- YOUR TASK: Line by line, copy the material below exactly.
■ ■ ■ ■ ■
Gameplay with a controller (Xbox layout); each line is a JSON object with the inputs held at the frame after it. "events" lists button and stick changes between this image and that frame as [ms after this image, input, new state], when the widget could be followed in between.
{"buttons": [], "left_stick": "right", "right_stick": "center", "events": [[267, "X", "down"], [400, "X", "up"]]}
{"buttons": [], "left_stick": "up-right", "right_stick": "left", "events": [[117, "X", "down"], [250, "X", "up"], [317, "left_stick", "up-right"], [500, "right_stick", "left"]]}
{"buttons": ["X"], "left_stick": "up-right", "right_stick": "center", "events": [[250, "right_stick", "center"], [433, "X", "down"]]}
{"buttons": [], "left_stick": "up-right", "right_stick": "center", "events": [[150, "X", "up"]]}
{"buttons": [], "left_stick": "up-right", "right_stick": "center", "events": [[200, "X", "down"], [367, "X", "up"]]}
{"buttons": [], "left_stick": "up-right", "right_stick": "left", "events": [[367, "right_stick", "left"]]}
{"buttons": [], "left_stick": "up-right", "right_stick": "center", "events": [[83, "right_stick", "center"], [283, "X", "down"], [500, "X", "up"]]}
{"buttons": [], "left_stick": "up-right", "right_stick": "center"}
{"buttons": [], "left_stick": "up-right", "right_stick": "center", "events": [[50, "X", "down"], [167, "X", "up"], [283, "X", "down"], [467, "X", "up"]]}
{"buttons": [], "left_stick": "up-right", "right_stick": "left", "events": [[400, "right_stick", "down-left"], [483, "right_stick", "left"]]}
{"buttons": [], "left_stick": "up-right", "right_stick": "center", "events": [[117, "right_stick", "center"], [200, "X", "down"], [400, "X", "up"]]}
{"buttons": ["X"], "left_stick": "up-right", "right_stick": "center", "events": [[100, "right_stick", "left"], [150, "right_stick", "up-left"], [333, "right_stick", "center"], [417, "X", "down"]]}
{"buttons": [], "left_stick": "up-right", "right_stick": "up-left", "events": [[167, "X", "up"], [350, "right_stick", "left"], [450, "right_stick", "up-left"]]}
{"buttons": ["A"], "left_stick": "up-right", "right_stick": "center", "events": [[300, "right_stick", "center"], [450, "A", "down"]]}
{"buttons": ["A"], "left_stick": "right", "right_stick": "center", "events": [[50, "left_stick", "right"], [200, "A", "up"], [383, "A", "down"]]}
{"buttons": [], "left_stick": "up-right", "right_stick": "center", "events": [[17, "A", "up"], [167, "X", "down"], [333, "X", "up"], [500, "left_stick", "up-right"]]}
■ ■ ■ ■ ■
- RESPONSE TO THE TASK:
Gameplay with a controller (Xbox layout); each line is a JSON object with the inputs held at the frame after it. "events" lists button and stick changes between this image and that frame as [ms after this image, input, new state], when the widget could be followed in between.
{"buttons": [], "left_stick": "right", "right_stick": "center", "events": [[267, "X", "down"], [400, "X", "up"]]}
{"buttons": [], "left_stick": "up-right", "right_stick": "left", "events": [[117, "X", "down"], [250, "X", "up"], [317, "left_stick", "up-right"], [500, "right_stick", "left"]]}
{"buttons": ["X"], "left_stick": "up-right", "right_stick": "center", "events": [[250, "right_stick", "center"], [433, "X", "down"]]}
{"buttons": [], "left_stick": "up-right", "right_stick": "center", "events": [[150, "X", "up"]]}
{"buttons": [], "left_stick": "up-right", "right_stick": "center", "events": [[200, "X", "down"], [367, "X", "up"]]}
{"buttons": [], "left_stick": "up-right", "right_stick": "left", "events": [[367, "right_stick", "left"]]}
{"buttons": [], "left_stick": "up-right", "right_stick": "center", "events": [[83, "right_stick", "center"], [283, "X", "down"], [500, "X", "up"]]}
{"buttons": [], "left_stick": "up-right", "right_stick": "center"}
{"buttons": [], "left_stick": "up-right", "right_stick": "center", "events": [[50, "X", "down"], [167, "X", "up"], [283, "X", "down"], [467, "X", "up"]]}
{"buttons": [], "left_stick": "up-right", "right_stick": "left", "events": [[400, "right_stick", "down-left"], [483, "right_stick", "left"]]}
{"buttons": [], "left_stick": "up-right", "right_stick": "center", "events": [[117, "right_stick", "center"], [200, "X", "down"], [400, "X", "up"]]}
{"buttons": ["X"], "left_stick": "up-right", "right_stick": "center", "events": [[100, "right_stick", "left"], [150, "right_stick", "up-left"], [333, "right_stick", "center"], [417, "X", "down"]]}
{"buttons": [], "left_stick": "up-right", "right_stick": "up-left", "events": [[167, "X", "up"], [350, "right_stick", "left"], [450, "right_stick", "up-left"]]}
{"buttons": ["A"], "left_stick": "up-right", "right_stick": "center", "events": [[300, "right_stick", "center"], [450, "A", "down"]]}
{"buttons": ["A"], "left_stick": "right", "right_stick": "center", "events": [[50, "left_stick", "right"], [200, "A", "up"], [383, "A", "down"]]}
{"buttons": [], "left_stick": "up-right", "right_stick": "center", "events": [[17, "A", "up"], [167, "X", "down"], [333, "X", "up"], [500, "left_stick", "up-right"]]}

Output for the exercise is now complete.